There's no doubt racial discrimination and exclusionist Jim Crow policies helped usher in "position profiling" in both the NFL and college football...
But there is evidence -- some of it anecdotal -- to suggest there is a degree of profiling when it comes to white runners.
"It used to be for the athletes playing in high school, if you were African-American and playing quarterback, the assumption was they were going to put you at wide receiver," James said. "That trend has been reversed and there's not a perception [African-Americans] can't play quarterback, but there is a perception that if you're a white guy and a running back, you need to move your position."
Gerhart, a junior at Stanford, said opponents used to express surprise when they realized he was the feature back.
"There were definitely times after games, the DBs, safeties or linebackers would say, 'God man, you can move for a white guy,'" said Gerhart, who ranks 15th in the nation in rushing yards among FBS players. "Even at the college level, my freshman year I played some and after they tackled me, they'd say, 'Man, you run good for a white guy' or 'You're my favorite white running back.'"

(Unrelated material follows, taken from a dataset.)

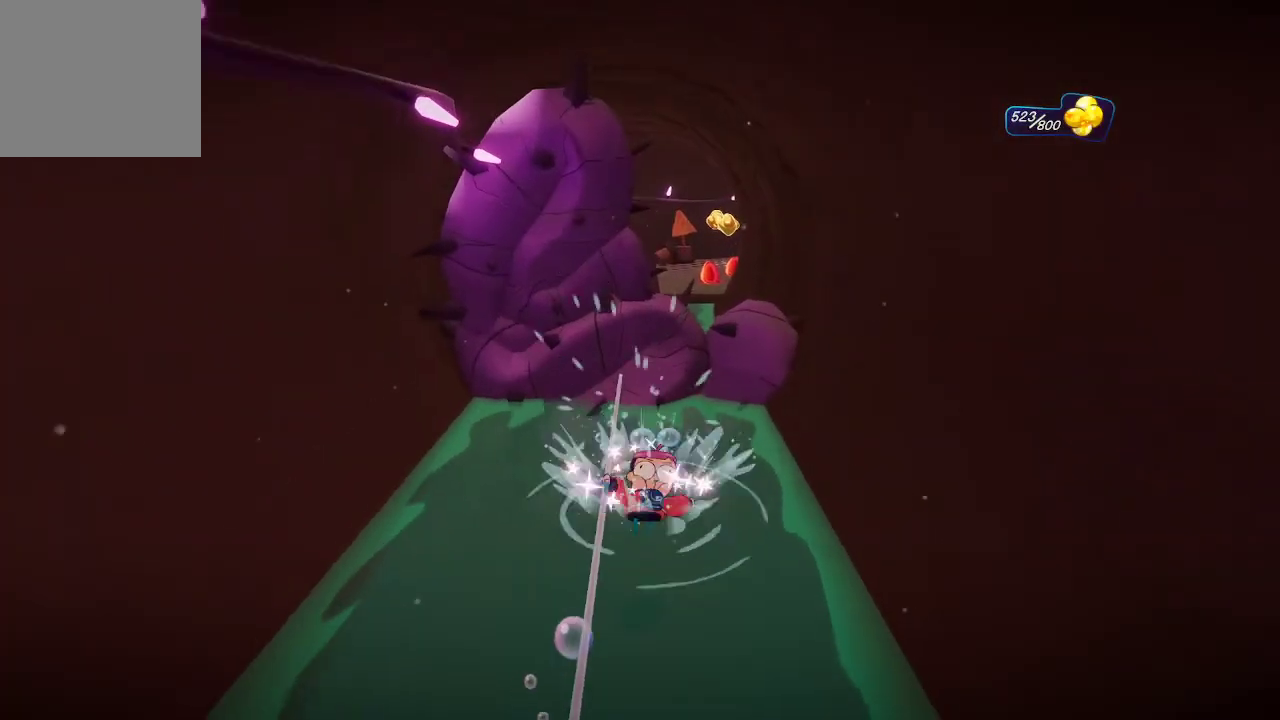
{"buttons": [], "left_stick": "center", "right_stick": "center", "events": [[167, "A", "up"], [200, "R1", "up"], [300, "left_stick", "center"]]}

Recently, according to Gerhart, one of his friends was playing an NCAA video game and created a player with Gerhart's speed and dimensions (6-foot-2, 230 pounds, 4.43 in the 40-yard dash). When his friend made the player white, the game automatically described the video version of Gerhart as "power back." When his friend changed the skin color to black, he became an "all-purpose back."
"Maybe it's just basic stereotypes," Gerhart said. "Even now you're described as a 'power back.' They still discredit speed."